Volvimos a la cotidianidad en el interior de nuestros hogares y nos comportamos como una persona que en tiempos normales diagnosticaríamos como ‘obsesivo compulsivo’, lavándonos las manos cada tres horas, evitando tocar las cosas que están invisiblemente sucias, revisando que el inodoro esté pulcramente limpio, haciendo esfuerzo por no llevar las manos hacia la cara, y con un miedo intenso de tener contacto físico, ni siquiera poder estrechar una mano amiga.
Estamos en manos de un virus que escapa a nuestro saber. Esta es una enfermedad del cuerpo planetario probablemente producto del maltrato que los humanos le hemos dado a la naturaleza. Hemos vivido en los últimos 40 años enceguecidos en la competencia que nos impone el mercado. Con una hiperestimulación nerviosa producto de la lucha diaria por la sobrevivencia de unos y por la acumulación de riquezas de otros, que nos ha robado la vida.
Hoy nuestro anhelo no es el consumo, sino controlar la pandemia de este maldito virus. Estos días he recordado a uno de mis profesores de la Universidad de Chile que nos trataba de convencer que la naturaleza tenía sus propios mecanismos para autorregularse. Él nos hablaba de una variedad de ratones, “los tugones”, que creo existían en Dinamarca; estos ratones se reproducían muy rápidamente y cuando llegaban a una superpoblación solo se quedaban los más jóvenes y los otros se mataban lanzándose al mar. Este coronavirus tiene alguna semejanza con el ejemplo dado, ya que de lo poco que se sabe de él es que tiene preferencia por eliminar a los más viejos.
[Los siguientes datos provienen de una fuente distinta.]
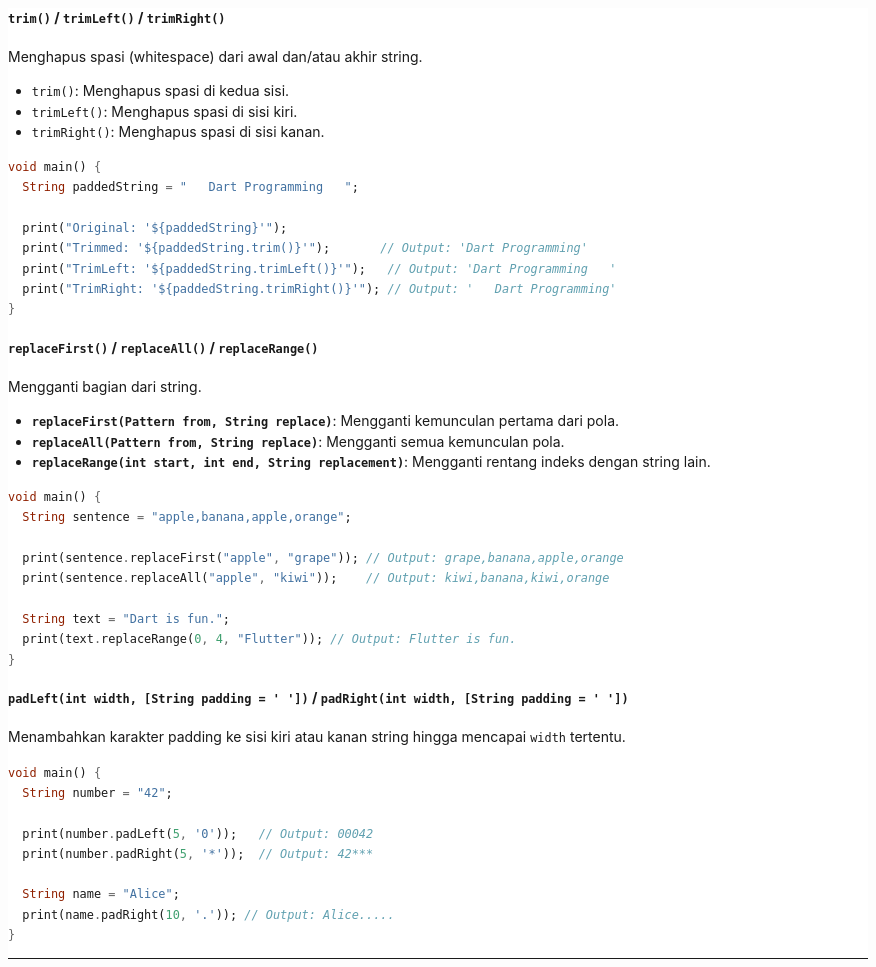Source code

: #### `trim()` / `trimLeft()` / `trimRight()`

Menghapus spasi (whitespace) dari awal dan/atau akhir string.

- `trim()`: Menghapus spasi di kedua sisi.
- `trimLeft()`: Menghapus spasi di sisi kiri.
- `trimRight()`: Menghapus spasi di sisi kanan.



```dart
void main() {
  String paddedString = "   Dart Programming   ";

  print("Original: '${paddedString}'");
  print("Trimmed: '${paddedString.trim()}'");       // Output: 'Dart Programming'
  print("TrimLeft: '${paddedString.trimLeft()}'");   // Output: 'Dart Programming   '
  print("TrimRight: '${paddedString.trimRight()}'"); // Output: '   Dart Programming'
}
```

#### `replaceFirst()` / `replaceAll()` / `replaceRange()`

Mengganti bagian dari string.

- **`replaceFirst(Pattern from, String replace)`**: Mengganti kemunculan pertama dari pola.
- **`replaceAll(Pattern from, String replace)`**: Mengganti semua kemunculan pola.
- **`replaceRange(int start, int end, String replacement)`**: Mengganti rentang indeks dengan string lain.



```dart
void main() {
  String sentence = "apple,banana,apple,orange";

  print(sentence.replaceFirst("apple", "grape")); // Output: grape,banana,apple,orange
  print(sentence.replaceAll("apple", "kiwi"));    // Output: kiwi,banana,kiwi,orange

  String text = "Dart is fun.";
  print(text.replaceRange(0, 4, "Flutter")); // Output: Flutter is fun.
}
```

#### `padLeft(int width, [String padding = ' '])` / `padRight(int width, [String padding = ' '])`

Menambahkan karakter padding ke sisi kiri atau kanan string hingga mencapai `width` tertentu.

```dart
void main() {
  String number = "42";

  print(number.padLeft(5, '0'));   // Output: 00042
  print(number.padRight(5, '*'));  // Output: 42***

  String name = "Alice";
  print(name.padRight(10, '.')); // Output: Alice.....
}
```

---

[domain]: ../../../../../../README.md
[kurikulum]: ../../../../README.md
[sebelumnya]: ../bagian-13/README.md
[selanjutnya]: ../bagian-15/README.md
[0]: ../README.md
[1]: ../
[2]: ../
[3]: ../
[4]: ../
[5]: ../
[6]: ../
[7]: ../
[8]: ../
[9]: ../
[10]: ../
[11]: ../
[12]: ../
[13]: ../
[14]: ../
[15]: ../
[16]: ../
[17]: ../
[18]: ../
La humanidad se encuentra en una transición brutal. Encerrados con nuestros miedos no sabemos que nos deparará el futuro. Parece que nos gobernara un virus, pero no es él sino nuestra incapacidad para combatirlo. Hoy la propuesta del candidato a presidente de EEUU Berni Sanders, de crear un ‘sistema de salud universal’, debería ser escuchada en todo el planeta. La gran enseñanza de este trauma planetario es que lo más importante es la salud, pero no mi salud sino la de todos los habitantes del planeta.
Seguramente, gracias a la ciencia y a los científicos, se encontrará el remedio para esta brutal pandemia. Pero algunas cosas deberían cambiar: no es posible que la salud siga siendo un negocio con fines de lucro. En China la salud es pública, y es el único país en que ha crecido la capacidad hospitalaria en los últimos 60 años. Mi maestro Alain Turaine nos avizora que en el futuro seremos una sociedad de servicios entre humanos. Esta crisis, dice él, empujará hacia arriba a los cuidadores, especialmente los que cuidan nuestra salud, que deberán ser los mejores remunerados y los de mayor prestigio.
Anhelo que al final de esta tragedia los humanos aprendiéramos a ser más humildes, más austeros y solidarios. Y que nuestros líderes no sean los matones que disfrutan de las riñas y el conflicto permanente, sino personas abiertas a escuchar y respetuosas de los otros.